When Reality Hits
Yesterday I booked time at a studio downtown to do some self portraits and some detail work with my muse, Micah and something happened that I didn’t expect. Before Ryan left in the morning, we had to figure out our schedules for the day and he said “When you are done at your studio, then come pick me up.” And in that one sentence I felt a brief bit of sadness because I knew I wasn’t going to MY studio, but my brain still conjured up images of my studio. But the real impact happened, when I took the same route to get to the other studio (it’s literally 4 blocks away from my old one) and as I passed by my old building, I began to sob.

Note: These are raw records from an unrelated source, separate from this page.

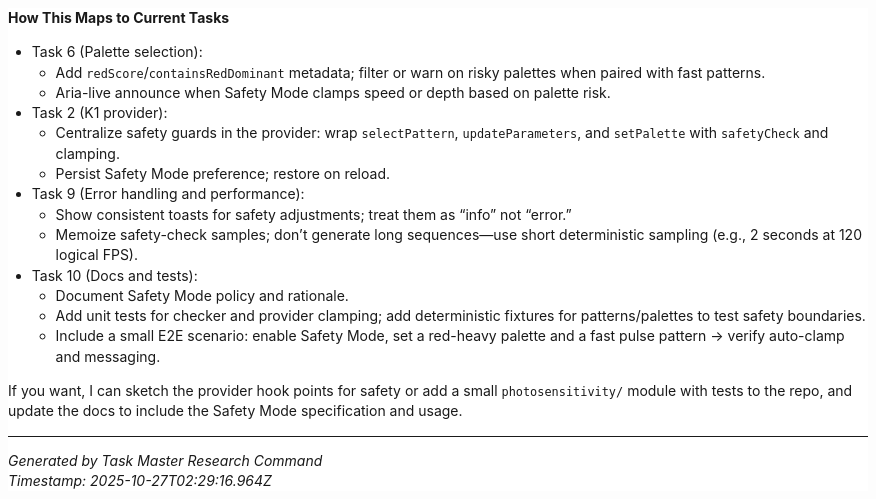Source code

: **How This Maps to Current Tasks**

- Task 6 (Palette selection):
  - Add `redScore`/`containsRedDominant` metadata; filter or warn on risky palettes when paired with fast patterns.
  - Aria-live announce when Safety Mode clamps speed or depth based on palette risk.
- Task 2 (K1 provider):
  - Centralize safety guards in the provider: wrap `selectPattern`, `updateParameters`, and `setPalette` with `safetyCheck` and clamping.
  - Persist Safety Mode preference; restore on reload.
- Task 9 (Error handling and performance):
  - Show consistent toasts for safety adjustments; treat them as “info” not “error.”
  - Memoize safety-check samples; don’t generate long sequences—use short deterministic sampling (e.g., 2 seconds at 120 logical FPS).
- Task 10 (Docs and tests):
  - Document Safety Mode policy and rationale.
  - Add unit tests for checker and provider clamping; add deterministic fixtures for patterns/palettes to test safety boundaries.
  - Include a small E2E scenario: enable Safety Mode, set a red-heavy palette and a fast pulse pattern → verify auto-clamp and messaging.

If you want, I can sketch the provider hook points for safety or add a small `photosensitivity/` module with tests to the repo, and update the docs to include the Safety Mode specification and usage.


---

*Generated by Task Master Research Command*  
*Timestamp: 2025-10-27T02:29:16.964Z*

The reality of me not having a studio, but moreso not having MY studio hit me like a ton of bricks. Like most things, I thought I was fine and just kept busy to ignore it…until I couldn’t ignore it anymore. Driving past my building I had the fleeting thought “I wonder who has my space now and what it looks like” and in that one split second of a thought, the walls came down. I had 4 blocks to compose myself before I showed up to the other studio, but it was really jarring. I didn’t expect to be affected so much - but I guess I DID have the studio for 7 years. That’s pretty impressive for me.

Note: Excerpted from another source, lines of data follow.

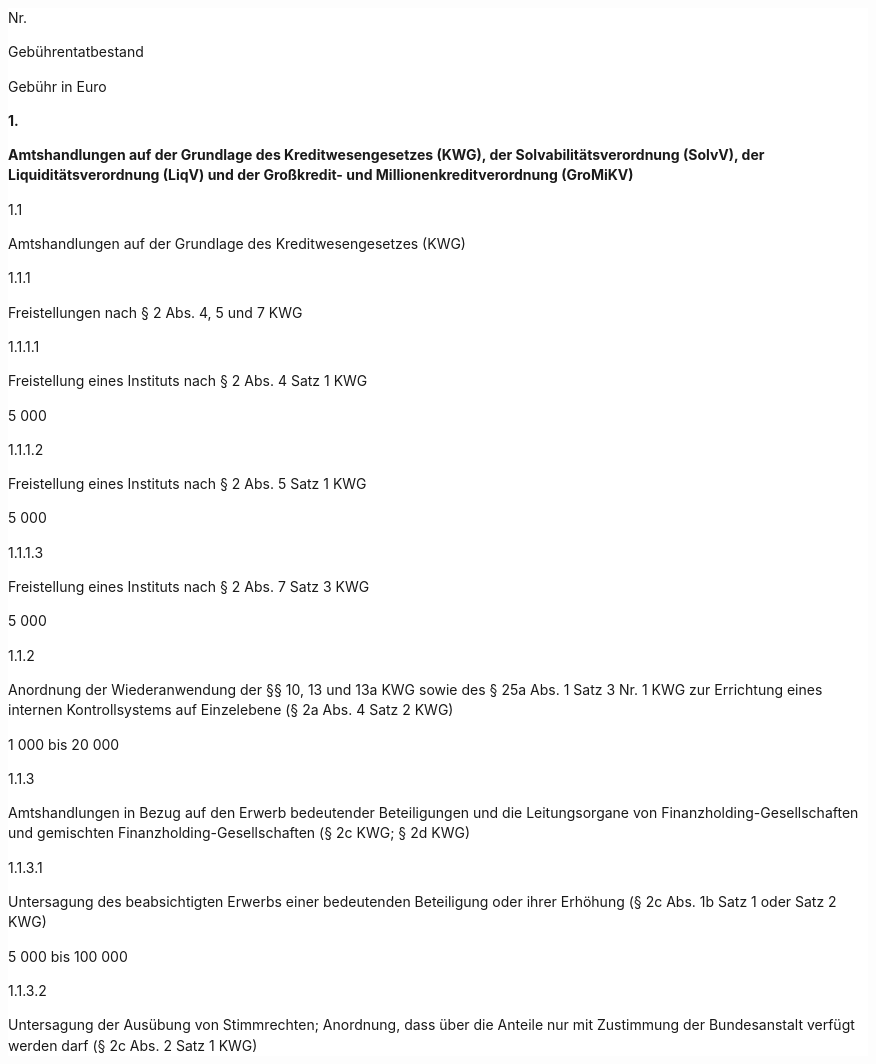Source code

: Nr.

Gebührentatbestand

Gebühr in Euro

**1.**

**Amtshandlungen auf der Grundlage des Kreditwesengesetzes (KWG), der Solvabilitätsverordnung (SolvV), der Liquiditätsverordnung (LiqV) und der Großkredit- und Millionenkreditverordnung (GroMiKV)**

1.1

Amtshandlungen auf der Grundlage des Kreditwesengesetzes (KWG)

1.1.1

Freistellungen nach § 2 Abs. 4, 5 und 7 KWG

1.1.1.1

Freistellung eines Instituts nach § 2 Abs. 4 Satz 1 KWG

5 000

1.1.1.2

Freistellung eines Instituts nach § 2 Abs. 5 Satz 1 KWG

5 000

1.1.1.3

Freistellung eines Instituts nach § 2 Abs. 7 Satz 3 KWG

5 000

1.1.2

Anordnung der Wiederanwendung der §§ 10, 13 und 13a KWG sowie des § 25a Abs. 1 Satz 3 Nr. 1 KWG zur Errichtung eines internen Kontrollsystems auf Einzelebene
(§ 2a Abs. 4 Satz 2 KWG)

1 000 bis 20 000

1.1.3

Amtshandlungen in Bezug auf den Erwerb bedeutender Beteiligungen und die Leitungsorgane von Finanzholding-Gesellschaften und gemischten Finanzholding-Gesellschaften
(§ 2c KWG; § 2d KWG)

1.1.3.1

Untersagung des beabsichtigten Erwerbs einer bedeutenden Beteiligung oder ihrer Erhöhung
(§ 2c Abs. 1b Satz 1 oder Satz 2 KWG)

5 000 bis 100 000

1.1.3.2

Untersagung der Ausübung von Stimmrechten;
Anordnung, dass über die Anteile nur mit Zustimmung der Bundesanstalt verfügt werden darf
(§ 2c Abs. 2 Satz 1 KWG)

Instead of trying to suck the tears back up or brushing it aside, I honored my feelings. I sat in my car and remembered everything that I had created in those spaces and I took myself on a trip down memory lane before I headed up to the rental studio. Thankfully, I had also brought a bodysuit to do some dancing self portraits so I was able to work through my emotions (those images will come in a later post!).
But, the moral of this post is to remind you that sometimes you will be caught off guard by your emotions and while many of us have been taught to “suck it up” or “get on with it”, I think the healthiest thing we can do is honor them when they come, knowing that they won’t stick around forever.